THE TASK:
Among these entries, how many lines contain "Pieranski"? Say the number and nothing else.

=== TASK DATA ===

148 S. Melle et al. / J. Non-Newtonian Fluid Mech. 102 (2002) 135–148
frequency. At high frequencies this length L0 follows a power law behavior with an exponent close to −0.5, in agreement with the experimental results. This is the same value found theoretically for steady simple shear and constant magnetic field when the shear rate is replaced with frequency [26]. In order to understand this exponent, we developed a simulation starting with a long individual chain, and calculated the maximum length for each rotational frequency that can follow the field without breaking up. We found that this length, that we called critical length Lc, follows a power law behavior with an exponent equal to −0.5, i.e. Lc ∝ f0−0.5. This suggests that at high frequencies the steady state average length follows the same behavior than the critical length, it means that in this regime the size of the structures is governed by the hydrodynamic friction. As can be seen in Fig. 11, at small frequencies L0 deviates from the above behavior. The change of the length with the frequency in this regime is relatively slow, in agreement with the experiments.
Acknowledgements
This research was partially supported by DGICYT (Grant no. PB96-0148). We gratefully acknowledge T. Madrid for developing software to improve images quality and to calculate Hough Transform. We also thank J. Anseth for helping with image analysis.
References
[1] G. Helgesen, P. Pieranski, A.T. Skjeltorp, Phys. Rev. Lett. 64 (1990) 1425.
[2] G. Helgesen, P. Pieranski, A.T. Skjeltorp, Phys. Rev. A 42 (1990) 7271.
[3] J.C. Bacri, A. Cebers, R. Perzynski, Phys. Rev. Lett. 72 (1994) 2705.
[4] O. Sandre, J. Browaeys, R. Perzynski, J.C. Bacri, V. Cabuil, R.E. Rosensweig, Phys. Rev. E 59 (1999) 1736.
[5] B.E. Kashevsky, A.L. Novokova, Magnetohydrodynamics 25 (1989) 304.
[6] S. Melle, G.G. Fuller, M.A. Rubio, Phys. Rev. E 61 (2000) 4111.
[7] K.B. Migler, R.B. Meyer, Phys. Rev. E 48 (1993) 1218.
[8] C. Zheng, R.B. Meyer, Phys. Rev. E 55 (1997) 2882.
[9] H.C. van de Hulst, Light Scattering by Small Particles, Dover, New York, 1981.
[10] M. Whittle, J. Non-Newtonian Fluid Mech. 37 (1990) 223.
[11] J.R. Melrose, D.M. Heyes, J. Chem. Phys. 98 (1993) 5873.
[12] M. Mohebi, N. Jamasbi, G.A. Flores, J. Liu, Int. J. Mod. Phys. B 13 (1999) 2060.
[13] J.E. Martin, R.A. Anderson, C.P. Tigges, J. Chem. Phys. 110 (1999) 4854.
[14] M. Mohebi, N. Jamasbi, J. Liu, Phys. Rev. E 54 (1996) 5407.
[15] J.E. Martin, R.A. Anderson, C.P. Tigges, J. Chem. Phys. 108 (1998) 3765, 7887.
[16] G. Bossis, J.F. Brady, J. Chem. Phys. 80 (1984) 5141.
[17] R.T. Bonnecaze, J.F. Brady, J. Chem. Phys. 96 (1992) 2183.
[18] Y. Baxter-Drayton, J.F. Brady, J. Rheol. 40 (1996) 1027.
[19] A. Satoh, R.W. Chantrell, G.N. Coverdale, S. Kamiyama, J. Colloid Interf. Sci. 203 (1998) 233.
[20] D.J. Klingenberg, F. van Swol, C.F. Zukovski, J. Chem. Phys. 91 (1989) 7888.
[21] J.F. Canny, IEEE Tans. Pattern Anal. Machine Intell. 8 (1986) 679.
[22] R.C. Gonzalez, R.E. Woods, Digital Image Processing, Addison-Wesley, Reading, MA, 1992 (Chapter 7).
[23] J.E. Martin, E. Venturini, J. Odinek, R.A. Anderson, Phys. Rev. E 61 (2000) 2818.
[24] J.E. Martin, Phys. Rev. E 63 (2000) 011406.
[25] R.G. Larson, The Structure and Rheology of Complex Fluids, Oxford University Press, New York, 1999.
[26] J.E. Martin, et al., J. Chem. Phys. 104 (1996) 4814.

===

YOUR SOLUTION:
2